At the very end of the spectrum, usually people over 60, who have well-established degenerative changes in joints, often don’t get much pain in the back. But because the bulging disc is now no longer a soft, jelly-like material but rather described as a leathery tissue, often becoming very solidified, almost bony, it’s not a painful structure in its own right. However, those little pieces of bone, which essentially were disc material that over time have become hardened and turned into bone, are known as osteophytes. They can cause intermittent pressure on the nerve, typically in certain positions, often lying down at night. Surprisingly, you would imagine there wouldn’t be much pressure on the spine, but the change in angle as you lie, particularly on your sides, can cause these osteophytes to pinch on the nerve. Once you start to get nerve pain, it’s quite an unpleasant sensation. There are a few other kinds of presentations and ways in which a disc tells us that it’s irritated.
Usually, one of the things we look out for is an intolerance for static loading, whether that’s sustained standing or sitting. That’s one important measure. Whether extra loads or repeated bending tend to make it worse can also be a feature that tells us the disc is irritable. If folks tend to be
stuck in a bent position or shifted off to one side, these are often indicators that there is some inflammatory process going on within the disc. It hasn’t necessarily become completely ruptured or dysfunctional, but it’s under pressure, and that’s obviously an important sign. Now, the plus side of all this is that, depending on the stage of the situation, there’s usually good potential for reversibility.

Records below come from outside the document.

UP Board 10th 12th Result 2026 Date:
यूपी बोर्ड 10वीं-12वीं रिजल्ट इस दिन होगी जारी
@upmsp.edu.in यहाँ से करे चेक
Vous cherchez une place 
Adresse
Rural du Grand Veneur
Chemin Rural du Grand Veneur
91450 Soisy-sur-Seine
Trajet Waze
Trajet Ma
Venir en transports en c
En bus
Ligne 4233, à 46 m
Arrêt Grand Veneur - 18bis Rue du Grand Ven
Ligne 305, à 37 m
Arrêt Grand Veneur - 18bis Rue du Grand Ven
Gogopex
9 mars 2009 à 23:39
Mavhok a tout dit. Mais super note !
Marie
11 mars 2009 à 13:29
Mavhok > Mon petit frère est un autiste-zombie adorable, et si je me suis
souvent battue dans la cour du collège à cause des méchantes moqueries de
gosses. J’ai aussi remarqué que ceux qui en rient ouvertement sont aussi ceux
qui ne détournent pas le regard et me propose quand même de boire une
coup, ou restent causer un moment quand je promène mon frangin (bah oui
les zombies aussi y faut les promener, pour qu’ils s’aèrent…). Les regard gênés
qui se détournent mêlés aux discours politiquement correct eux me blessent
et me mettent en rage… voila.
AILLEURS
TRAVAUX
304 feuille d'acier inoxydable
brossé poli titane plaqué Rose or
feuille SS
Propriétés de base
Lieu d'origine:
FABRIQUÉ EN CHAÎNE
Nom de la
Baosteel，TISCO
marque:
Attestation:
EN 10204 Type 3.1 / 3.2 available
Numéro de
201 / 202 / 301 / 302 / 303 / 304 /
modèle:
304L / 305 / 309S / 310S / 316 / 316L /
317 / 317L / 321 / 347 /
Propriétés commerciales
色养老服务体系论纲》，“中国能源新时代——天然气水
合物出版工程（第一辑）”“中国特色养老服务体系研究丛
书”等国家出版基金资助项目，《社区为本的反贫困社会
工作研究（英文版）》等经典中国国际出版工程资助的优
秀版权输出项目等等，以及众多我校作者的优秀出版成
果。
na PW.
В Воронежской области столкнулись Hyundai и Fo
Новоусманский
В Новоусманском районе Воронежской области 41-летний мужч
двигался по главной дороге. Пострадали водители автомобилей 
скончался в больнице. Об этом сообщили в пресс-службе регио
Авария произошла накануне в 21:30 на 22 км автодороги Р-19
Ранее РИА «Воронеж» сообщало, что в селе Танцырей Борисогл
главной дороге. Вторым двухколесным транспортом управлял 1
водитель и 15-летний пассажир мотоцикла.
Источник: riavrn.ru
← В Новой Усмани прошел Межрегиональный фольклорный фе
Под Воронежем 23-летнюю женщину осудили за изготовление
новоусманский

Usually, from a treatment point of view, this means ensuring that the mechanics of the lumbar spine are functioning properly and that all of the segments in the spine are moving properly. Very commonly, people will have significant stiffness in areas above the symptomatic level of the symptomatic disc, and it’s the stiffness in the other segments that keep shunting the pressure onto this area. Physical treatments need to improve mobility in these areas. I often describe it to patients as like getting more mobility in rusty links in a bicycle chain, simply to try to redistribute the pressure. Postural alignment is another important factor. Muscle tone, both core muscle strength and general hip and pelvic girdle strength, are also very important factors for ensuring that the muscles are taking their fair share of the load. There’s a lot of detail involved in how one tries to evaluate that.

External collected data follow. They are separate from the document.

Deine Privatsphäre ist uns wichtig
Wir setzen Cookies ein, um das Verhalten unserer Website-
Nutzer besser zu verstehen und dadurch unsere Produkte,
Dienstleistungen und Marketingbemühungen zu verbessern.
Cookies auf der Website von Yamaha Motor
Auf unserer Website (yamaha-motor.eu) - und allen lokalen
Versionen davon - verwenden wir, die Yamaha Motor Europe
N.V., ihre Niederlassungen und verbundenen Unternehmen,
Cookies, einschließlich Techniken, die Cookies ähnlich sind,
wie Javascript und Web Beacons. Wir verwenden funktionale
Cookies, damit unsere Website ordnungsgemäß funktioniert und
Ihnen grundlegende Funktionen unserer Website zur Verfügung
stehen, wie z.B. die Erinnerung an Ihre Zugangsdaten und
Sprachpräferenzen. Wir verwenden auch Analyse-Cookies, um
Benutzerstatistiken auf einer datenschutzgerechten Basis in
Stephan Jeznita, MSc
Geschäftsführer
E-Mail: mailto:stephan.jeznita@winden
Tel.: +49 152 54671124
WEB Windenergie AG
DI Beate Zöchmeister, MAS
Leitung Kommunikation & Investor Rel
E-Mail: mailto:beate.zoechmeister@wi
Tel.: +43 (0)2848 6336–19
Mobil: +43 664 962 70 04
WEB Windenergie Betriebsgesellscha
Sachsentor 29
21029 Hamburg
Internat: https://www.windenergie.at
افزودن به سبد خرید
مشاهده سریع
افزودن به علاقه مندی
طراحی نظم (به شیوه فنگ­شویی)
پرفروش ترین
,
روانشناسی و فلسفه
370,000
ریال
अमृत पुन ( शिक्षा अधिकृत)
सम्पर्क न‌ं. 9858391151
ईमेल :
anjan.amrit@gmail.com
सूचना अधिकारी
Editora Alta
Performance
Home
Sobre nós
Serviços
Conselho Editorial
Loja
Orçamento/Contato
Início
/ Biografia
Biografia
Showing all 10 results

But we’ll probably come back and talk about this a little bit more next week because there is, I say, a big spectrum, and people are always aware of the severe end of the spectrum. But there’s a lot of people in that midsection, and they’re not necessarily sure what to do. They may be a little concerned if they had an MRI scan that shows some evidence of a bulge, but it doesn’t necessarily mean that one has to completely adapt and modify your lifestyle around it, simply because the scan shows a bit of a bulge. That’s pretty normal in the kind of cases we see at Dublin Physiotherapy. Hope you enjoyed the information. We’ll see you again in another video. Bye for now.”